St. Louis Community College programs to develop talent for careers in science, technology, engineering and mathematics has been named a finalist for a 2015 Bellwether Award.
STLCC’s entry, “Bridging the Gap in STEM Education,” is a finalist in the Planning, Governance & Finance category. To be considered in this category, programs or activities must have been designed and successfully implemented to improve efficiency and effectiveness in the community college.
The STLCC Center for Plant and Life Sciences, the Contract Research Organization (CRO) within the center, and the Life Science Lab Assistant program, also housed there, were chosen for the innovative ways they train students for careers in the life sciences, while simultaneously assisting in building the biosciences industry within the St. Louis region. The selection was based on the college’s decision to locate the center within the Bio-Research, Development and Growth (BRDG) Park, on the campus of the Donald Danforth Plant Science Center, the CRO’s innovative ways of working with small start-up companies in the bio-sciences, and the ability to provide a pathway to job opportunities within the region’s growing industry for students who begin with some academic challenges that they need to overcome to be successful.
The Community College Futures Assembly announced STLCC as one of 10 community college programs (each from three categories) as finalists to compete for the 2015 Bellwether Awards. The assembly had issued a call for Bellwether Award nominations in fall 2014, and 30 finalist colleges in three categories were competitively chosen from the applicants. There were more than 1,000 nominees, from which the finalists were ultimately selected. The other categories are Instructional Programs and Services, and Workforce Development.
All finalists will present at the Community College Futures Assembly Jan. 26 in Orlando, Fla., and one winner will then be selected from each category by a panel of national experts within each category.
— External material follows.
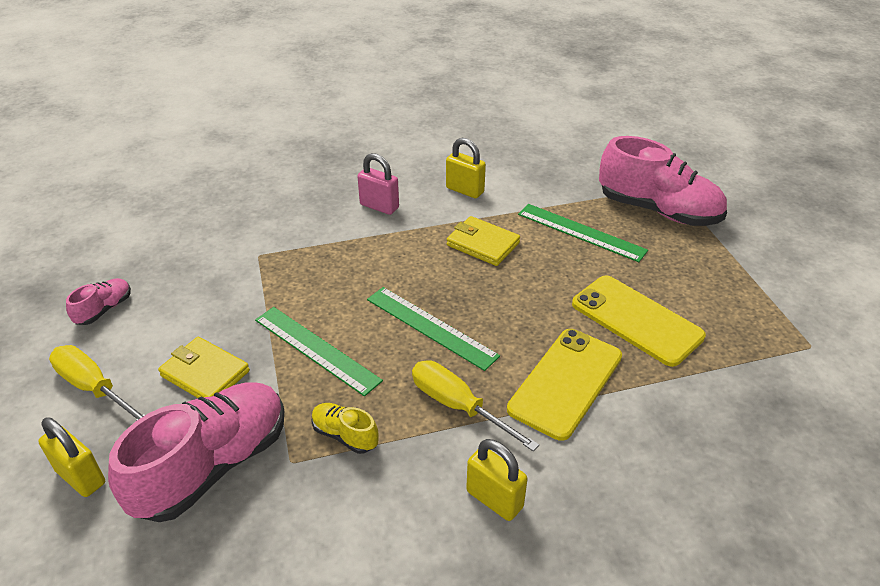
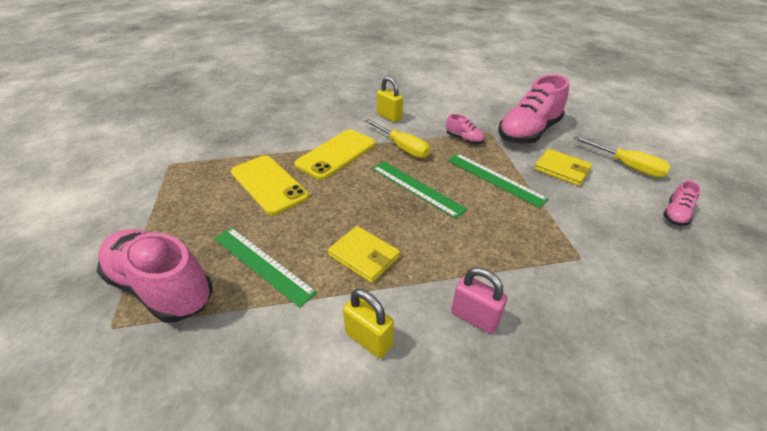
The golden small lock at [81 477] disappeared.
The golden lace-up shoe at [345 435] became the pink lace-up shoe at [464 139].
The winners will be announced Jan. 27.
STLCC program presenters will be Richard Norris, Ph.D., director of the Center for Plant and Life Sciences; Betsy Boedeker, senior research scientist at the center; and Scott Gevaert, Ph.D., biology instructor and coordinator of the Life Science Lab Assistant program.
STLCC’s CRO, housed in the Bio-Research Development and Growth (BRDG) Park at the Danforth Center for Plant and Life Sciences, collaborates with small start-up companies to assist with research needs by giving them access to cutting edge equipment within the center, but more importantly, by supplying them skilled hands at the bench in the form of interns that need the experience working in a real industry situation. In addition to offering an excellent training experience, opportunities for employment with many of these growing companies exist and students have gone straight from an internship to full-time employment.
Of the 56 interns that have been placed by the CRO to date, 36 interned with at least one start-up company, and 13 are known to have found employment full-time at a start-up company within BRDG Park.
The Life Science Lab Assistant program emphasizes mastery of laboratory techniques in three biology lab courses, so graduates can begin working immediately, without requiring additional training upon employment. It combines developmental education with college-level courses, provides educational and career support, and uses a “learning community” approach. Students attend classes as a cohort from start to finish, receive tutoring from current students in the biotechnology degree program, and engage in enrichment and professional development opportunities, such as resume building, cover letter writing and networking with local life science companies.
Of the 20 students who have graduated in the three program cohorts since 2012, 12 are employed part or full time in a bioscience career. Of these 12, eight are also working on an associate degree, five in the biotechnology program. Another five program graduates are working on degrees in other life science disciplines, and a sixth has started a bachelor’s degree in biology.
The Community College Futures Assembly, celebrating its 21st anniversary this year, convenes annually as an independent national policy forum for key opinion leaders to serve as a think tank in identifying critical issues facing the future of community colleges, and to recognize Bellwether finalist colleges as trend-setting institutions.